Decisão liminar interrompe avanço do leilão de 2024; companhia afirma que recorrerá e manterá mercado informado
A CEMIG voltou ao centro do debate jurídico-regulatório no setor elétrico após nova decisão liminar determinar a suspensão da tramitação do processo de alienação de quatro usinas de pequeno porte. A medida, concedida pela 1ª Vara da Fazenda Pública e Autarquias da Comarca de Belo Horizonte, atende a uma ação civil pública movida pela Federação dos Trabalhadores nas Indústrias Urbanas de Minas Gerais (FTIUEMG) e interrompe, mais uma vez, o avanço do leilão realizado em dezembro de 2024.
O caso adiciona uma nova camada de incerteza ao cronograma de desinvestimentos da companhia, que desde o ano passado conduz um programa de reorganização estratégica para concentrar recursos em ativos considerados prioritários, especialmente geração de grande porte, modernização de parques existentes e expansão em transmissão.
Contexto: desinvestimento e reorganização do portfólio
As usinas envolvidas no processo (Machado Mineiro, Sinceridade, Martins e Marmelos) são empreendimentos de pequeno porte que, segundo a companhia, não fazem parte do Planejamento Estratégico da CEMIG. O leilão para alienação dos direitos de exploração dos serviços de geração ocorreu em 5 de dezembro de 2024, como parte de um pacote de medidas de racionalização do portfólio.
Esse movimento acompanha uma tendência observada em outras estatais e utilities brasileiras, que têm buscado reduzir ativos com menor aderência à estratégia de longo prazo, priorizando investimentos em projetos mais rentáveis, complexos ou alinhados à transição energética.
No entanto, o processo tem sido alvo de contestação sindical desde o início, resultando em uma série de idas e vindas judiciais ao longo de 2025.
Ação civil pública e fundamentos da liminar
A decisão mais recente deriva de uma ação civil pública ajuizada pela Federação dos Trabalhadores nas Indústrias Urbanas no Estado de Minas Gerais, que argumenta que a alienação dos ativos poderia causar prejuízos aos trabalhadores e ao interesse público estadual.
Ao acolher o pedido, o juiz da 1ª Vara da Fazenda Pública concedeu tutela de urgência, suspendendo a tramitação de qualquer procedimento administrativo relacionado ao processo de desinvestimento oriundo do leilão.
Trata-se de mais um episódio em um fluxo contínuo de contestações: a CEMIG já havia comunicado ao mercado, em outras cinco ocasiões ao longo do ano.
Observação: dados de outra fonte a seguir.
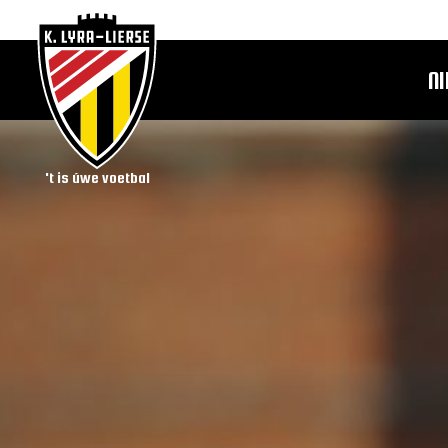
N
't is úwe voetbal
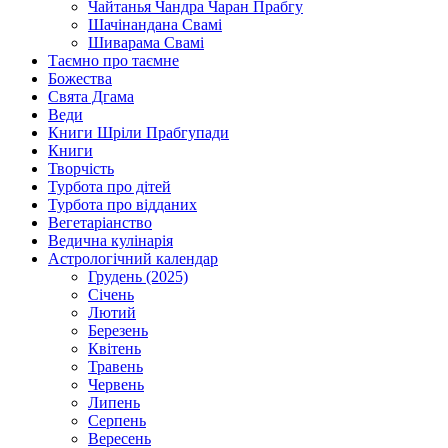
Чайтанья Чандра Чаран Прабгу
Шачінандана Свамі
Шиварама Свамі
Таємно про таємне
Божества
Свята Дгама
Веди
Книги Шріли Прабгупади
Книги
Творчість
Турбота про дітей
Турбота про відданих
Вегетаріанство
Ведична кулінарія
Астрологічний календар
Грудень (2025)
Січень
Лютий
Березень
Квітень
Травень
Червень
Липень
Серпень
Вересень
Impactos para a estratégia da CEMIG
A suspensão temporária afeta diretamente o cronograma da companhia e pode provocar atrasos na execução de seu plano estratégico. Embora as usinas sejam pequenas em capacidade instalada, o processo de desinvestimento estava inserido em um conjunto maior de iniciativas de reposicionamento financeiro e operacional.
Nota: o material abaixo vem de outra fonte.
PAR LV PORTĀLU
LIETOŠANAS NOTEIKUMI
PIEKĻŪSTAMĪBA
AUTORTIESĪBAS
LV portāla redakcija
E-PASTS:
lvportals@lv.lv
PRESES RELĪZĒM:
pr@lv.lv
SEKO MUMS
Para analistas do setor, a principal preocupação não reside no valor econômico individual dos ativos, mas sim na imprevisibilidade que sucessivas decisões judiciais podem gerar, tanto para potenciais compradores quanto para a própria governança corporativa da CEMIG.
Embora o plano da companhia não seja impactado imediatamente em termos de geração ou suprimento, as interrupções podem criar ruído para investidores, especialmente considerando que a CEMIG é listada nas bolsas de São Paulo e Nova Iorque, o que reforça exigências de transparência e estabilidade regulatória.
CEMIG recorrerá e reforça compromisso com transparência
Em comunicado ao mercado, a companhia informou que recorrerá da decisão, utilizando “os meios e recursos próprios nas diversas instâncias judiciais”.
A CEMIG e sua subsidiária integral, CEMIG Geração e Transmissão (CEMIG GT), também reiteraram o compromisso com a comunicação contínua junto aos acionistas, ao mercado em geral e aos demais interessados, em conformidade com a legislação atual e com as normas da Comissão de Valores Mobiliários (CVM).
A postura busca reduzir incertezas em um período de instabilidade jurídica, reforçando a necessidade de previsibilidade para investidores institucionais e minoritários.
O que esperar dos próximos capítulos
Com o processo novamente interrompido, as próximas movimentações judiciais serão decisivas para definir o ritmo do programa de desinvestimentos da CEMIG. Caso o recurso da companhia seja aceito, o leilão poderá seguir seu curso; caso contrário, novas etapas do processo estratégico poderão sofrer ajustes.
Para especialistas, o caso também reacende o debate sobre a necessidade de harmonização entre políticas públicas estaduais, estratégias corporativas de empresas de energia e a visão de trabalhadores, especialmente em ativos mais antigos, historicamente vinculados ao desenvolvimento econômico regional.
A situação reforça ainda a importância de mecanismos de governança, planejamento de portfólio e segurança jurídica para transações no setor elétrico brasileiro.